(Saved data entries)
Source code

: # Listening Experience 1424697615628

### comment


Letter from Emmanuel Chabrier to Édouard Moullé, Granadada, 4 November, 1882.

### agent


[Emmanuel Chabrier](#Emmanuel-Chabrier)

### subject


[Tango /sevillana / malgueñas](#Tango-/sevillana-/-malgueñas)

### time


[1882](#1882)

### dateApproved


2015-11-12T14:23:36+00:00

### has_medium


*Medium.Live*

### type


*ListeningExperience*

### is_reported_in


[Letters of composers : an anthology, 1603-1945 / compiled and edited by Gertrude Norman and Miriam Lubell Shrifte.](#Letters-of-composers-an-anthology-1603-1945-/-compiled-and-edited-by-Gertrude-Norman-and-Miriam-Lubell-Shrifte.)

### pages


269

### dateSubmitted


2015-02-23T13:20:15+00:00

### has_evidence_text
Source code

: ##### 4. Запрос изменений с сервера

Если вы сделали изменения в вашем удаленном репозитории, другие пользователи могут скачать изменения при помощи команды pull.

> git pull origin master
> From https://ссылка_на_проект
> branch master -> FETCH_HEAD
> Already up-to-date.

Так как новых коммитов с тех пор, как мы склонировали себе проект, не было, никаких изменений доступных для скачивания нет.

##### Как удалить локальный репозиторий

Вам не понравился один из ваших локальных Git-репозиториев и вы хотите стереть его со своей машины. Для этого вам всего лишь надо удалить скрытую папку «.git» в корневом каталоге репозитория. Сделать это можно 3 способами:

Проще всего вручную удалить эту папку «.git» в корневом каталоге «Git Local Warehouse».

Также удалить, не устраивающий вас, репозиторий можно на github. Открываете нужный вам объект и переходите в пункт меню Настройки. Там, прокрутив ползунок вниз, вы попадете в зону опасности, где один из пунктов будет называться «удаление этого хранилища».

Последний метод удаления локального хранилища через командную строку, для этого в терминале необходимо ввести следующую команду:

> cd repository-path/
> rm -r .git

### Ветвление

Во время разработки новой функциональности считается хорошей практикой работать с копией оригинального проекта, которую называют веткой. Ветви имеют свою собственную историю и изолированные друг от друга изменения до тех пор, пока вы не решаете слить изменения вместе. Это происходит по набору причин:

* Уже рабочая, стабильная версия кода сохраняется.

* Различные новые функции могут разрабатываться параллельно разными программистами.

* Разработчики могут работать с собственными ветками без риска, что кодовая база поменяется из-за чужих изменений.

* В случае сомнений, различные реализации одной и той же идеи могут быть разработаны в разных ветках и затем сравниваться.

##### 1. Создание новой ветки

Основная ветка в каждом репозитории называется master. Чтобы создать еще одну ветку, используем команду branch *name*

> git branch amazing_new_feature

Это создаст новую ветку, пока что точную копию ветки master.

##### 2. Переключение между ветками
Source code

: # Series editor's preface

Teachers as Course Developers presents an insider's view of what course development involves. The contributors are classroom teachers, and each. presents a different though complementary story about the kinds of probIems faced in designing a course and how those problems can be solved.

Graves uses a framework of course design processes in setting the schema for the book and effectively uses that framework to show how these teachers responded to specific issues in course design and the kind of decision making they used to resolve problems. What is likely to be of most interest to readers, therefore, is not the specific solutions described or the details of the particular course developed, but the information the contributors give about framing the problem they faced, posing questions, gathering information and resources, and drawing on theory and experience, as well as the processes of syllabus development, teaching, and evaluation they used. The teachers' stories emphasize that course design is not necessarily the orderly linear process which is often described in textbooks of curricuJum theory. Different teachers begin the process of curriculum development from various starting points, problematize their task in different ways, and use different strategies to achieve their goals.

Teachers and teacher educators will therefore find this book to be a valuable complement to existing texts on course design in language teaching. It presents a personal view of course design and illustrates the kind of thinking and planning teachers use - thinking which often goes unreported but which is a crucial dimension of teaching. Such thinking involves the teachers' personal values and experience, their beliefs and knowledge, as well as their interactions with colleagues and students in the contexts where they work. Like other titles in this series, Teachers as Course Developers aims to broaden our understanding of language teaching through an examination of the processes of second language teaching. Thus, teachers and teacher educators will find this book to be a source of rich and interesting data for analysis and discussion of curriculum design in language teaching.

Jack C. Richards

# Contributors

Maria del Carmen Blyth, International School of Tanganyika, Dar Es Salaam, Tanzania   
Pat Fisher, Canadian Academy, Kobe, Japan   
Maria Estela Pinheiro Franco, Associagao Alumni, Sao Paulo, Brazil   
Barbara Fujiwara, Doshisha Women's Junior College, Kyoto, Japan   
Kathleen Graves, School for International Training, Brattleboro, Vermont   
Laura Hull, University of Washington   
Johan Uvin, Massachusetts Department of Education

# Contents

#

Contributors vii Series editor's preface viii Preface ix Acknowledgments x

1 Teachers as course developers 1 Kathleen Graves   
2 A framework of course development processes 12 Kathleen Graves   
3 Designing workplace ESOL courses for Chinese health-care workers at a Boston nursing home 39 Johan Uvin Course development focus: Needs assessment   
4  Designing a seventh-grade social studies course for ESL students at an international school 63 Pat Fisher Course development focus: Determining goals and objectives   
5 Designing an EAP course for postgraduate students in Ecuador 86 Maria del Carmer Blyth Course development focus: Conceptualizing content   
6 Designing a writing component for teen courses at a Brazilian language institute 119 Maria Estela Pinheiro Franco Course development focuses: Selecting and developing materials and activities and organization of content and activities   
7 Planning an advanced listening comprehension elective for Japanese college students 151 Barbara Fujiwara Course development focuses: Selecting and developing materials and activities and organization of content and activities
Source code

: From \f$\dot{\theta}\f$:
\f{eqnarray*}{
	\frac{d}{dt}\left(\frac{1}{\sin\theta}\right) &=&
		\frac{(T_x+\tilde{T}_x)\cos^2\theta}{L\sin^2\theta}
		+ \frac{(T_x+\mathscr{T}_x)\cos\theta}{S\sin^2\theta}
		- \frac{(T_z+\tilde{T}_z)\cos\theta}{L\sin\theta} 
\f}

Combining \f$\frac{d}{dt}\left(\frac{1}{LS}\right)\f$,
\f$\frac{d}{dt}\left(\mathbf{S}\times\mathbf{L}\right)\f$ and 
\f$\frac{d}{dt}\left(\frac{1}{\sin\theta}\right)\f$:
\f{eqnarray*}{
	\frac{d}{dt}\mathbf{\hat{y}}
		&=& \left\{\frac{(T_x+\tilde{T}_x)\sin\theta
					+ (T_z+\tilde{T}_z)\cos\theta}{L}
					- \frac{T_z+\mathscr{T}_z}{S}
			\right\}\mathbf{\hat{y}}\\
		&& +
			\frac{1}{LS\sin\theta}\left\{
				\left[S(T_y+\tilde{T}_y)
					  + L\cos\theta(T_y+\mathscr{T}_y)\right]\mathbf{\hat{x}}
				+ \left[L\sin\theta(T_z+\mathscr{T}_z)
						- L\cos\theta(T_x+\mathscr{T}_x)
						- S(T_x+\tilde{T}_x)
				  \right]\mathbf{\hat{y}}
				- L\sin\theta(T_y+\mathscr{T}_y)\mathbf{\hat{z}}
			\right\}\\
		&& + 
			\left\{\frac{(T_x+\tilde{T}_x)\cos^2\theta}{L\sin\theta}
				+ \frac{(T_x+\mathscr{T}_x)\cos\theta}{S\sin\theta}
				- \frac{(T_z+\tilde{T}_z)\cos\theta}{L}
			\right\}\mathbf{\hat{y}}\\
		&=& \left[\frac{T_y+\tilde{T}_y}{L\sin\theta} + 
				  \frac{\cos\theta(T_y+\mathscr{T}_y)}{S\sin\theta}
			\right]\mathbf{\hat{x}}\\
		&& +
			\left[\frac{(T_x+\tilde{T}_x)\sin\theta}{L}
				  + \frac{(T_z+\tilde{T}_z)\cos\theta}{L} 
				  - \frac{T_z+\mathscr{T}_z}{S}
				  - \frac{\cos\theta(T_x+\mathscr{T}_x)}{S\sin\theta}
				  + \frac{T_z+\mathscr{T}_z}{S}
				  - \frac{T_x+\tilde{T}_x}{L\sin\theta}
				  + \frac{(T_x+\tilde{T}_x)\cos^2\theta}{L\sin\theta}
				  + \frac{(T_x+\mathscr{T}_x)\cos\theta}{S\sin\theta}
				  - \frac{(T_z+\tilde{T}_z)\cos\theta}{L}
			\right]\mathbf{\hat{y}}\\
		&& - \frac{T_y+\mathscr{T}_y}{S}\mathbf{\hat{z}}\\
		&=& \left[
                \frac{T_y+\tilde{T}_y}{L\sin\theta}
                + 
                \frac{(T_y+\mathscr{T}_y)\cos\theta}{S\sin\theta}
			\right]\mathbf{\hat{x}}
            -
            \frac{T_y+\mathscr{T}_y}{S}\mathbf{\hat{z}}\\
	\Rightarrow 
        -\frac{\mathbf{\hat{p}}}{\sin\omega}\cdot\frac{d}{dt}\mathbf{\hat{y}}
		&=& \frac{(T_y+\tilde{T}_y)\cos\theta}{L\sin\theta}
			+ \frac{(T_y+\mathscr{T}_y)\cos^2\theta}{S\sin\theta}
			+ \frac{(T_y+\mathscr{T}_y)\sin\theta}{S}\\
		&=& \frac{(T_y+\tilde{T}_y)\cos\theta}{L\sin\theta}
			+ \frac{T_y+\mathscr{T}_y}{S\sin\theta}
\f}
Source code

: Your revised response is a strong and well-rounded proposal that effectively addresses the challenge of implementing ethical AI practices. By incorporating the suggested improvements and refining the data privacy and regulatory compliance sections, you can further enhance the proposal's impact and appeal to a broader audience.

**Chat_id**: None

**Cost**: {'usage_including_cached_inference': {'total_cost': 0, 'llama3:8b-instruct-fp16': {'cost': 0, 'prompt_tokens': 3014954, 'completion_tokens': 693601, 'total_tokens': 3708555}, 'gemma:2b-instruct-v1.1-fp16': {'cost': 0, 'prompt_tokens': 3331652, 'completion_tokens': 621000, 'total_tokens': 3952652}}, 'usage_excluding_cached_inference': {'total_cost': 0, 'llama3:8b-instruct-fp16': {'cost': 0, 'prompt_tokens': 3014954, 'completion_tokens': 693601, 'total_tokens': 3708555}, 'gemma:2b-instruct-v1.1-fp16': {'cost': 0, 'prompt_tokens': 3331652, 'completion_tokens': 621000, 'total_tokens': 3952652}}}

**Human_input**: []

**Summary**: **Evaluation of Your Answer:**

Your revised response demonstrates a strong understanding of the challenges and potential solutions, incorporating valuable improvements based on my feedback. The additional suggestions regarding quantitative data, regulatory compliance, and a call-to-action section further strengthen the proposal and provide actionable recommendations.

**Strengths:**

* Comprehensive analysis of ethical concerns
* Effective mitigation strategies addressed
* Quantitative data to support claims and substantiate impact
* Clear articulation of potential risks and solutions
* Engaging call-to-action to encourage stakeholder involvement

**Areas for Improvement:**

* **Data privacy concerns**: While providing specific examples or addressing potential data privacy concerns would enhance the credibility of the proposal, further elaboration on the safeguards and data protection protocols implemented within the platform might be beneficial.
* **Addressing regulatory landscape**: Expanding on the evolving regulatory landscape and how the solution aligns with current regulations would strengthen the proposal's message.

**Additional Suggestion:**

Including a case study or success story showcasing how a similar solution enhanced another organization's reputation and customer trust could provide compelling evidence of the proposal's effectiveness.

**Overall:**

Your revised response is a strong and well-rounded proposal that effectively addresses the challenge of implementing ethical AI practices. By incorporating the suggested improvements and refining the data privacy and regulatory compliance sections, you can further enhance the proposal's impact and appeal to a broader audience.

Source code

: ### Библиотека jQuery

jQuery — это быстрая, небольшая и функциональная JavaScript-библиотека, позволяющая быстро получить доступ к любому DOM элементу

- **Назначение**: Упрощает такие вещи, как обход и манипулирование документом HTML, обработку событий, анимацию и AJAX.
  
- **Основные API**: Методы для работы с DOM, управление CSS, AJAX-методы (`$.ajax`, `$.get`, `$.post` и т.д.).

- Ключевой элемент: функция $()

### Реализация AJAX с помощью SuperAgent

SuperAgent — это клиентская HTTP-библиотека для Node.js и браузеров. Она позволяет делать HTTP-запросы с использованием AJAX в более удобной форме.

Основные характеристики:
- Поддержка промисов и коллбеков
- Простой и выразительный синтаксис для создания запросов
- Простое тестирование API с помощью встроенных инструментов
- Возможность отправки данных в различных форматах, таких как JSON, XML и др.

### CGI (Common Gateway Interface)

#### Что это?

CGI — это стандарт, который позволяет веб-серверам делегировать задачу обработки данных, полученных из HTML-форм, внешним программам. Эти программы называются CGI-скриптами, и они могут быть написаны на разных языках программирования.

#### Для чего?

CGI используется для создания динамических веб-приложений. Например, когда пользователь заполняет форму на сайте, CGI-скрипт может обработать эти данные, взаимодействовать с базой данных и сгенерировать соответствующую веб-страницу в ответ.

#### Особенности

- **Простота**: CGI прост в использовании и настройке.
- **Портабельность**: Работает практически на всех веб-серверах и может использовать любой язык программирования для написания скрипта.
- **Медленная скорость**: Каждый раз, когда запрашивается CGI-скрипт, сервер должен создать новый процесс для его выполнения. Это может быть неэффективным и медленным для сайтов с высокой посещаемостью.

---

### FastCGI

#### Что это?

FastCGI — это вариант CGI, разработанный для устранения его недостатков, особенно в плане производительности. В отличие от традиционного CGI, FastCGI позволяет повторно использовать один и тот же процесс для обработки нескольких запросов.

ABOUT THIS EXERCISE
Format the lines from the one containing "из-за чужих изменений." to the one containing "git branch amazing_new_feature" as a Markdown table with the columns Row and Line. Give each line its row number and leave out blank lines.

RESULT BELOW
| Row | Line |
|---|---|
| 1 | * Разработчики могут работать с собственными ветками без риска, что кодовая база поменяется из-за чужих изменений. |
| 2 | * В случае сомнений, различные реализации одной и той же идеи могут быть разработаны в разных ветках и затем сравниваться. |
| 3 | ##### 1. Создание новой ветки |
| 4 | Основная ветка в каждом репозитории называется master. Чтобы создать еще одну ветку, используем команду branch *name* |
| 5 | > git branch amazing_new_feature |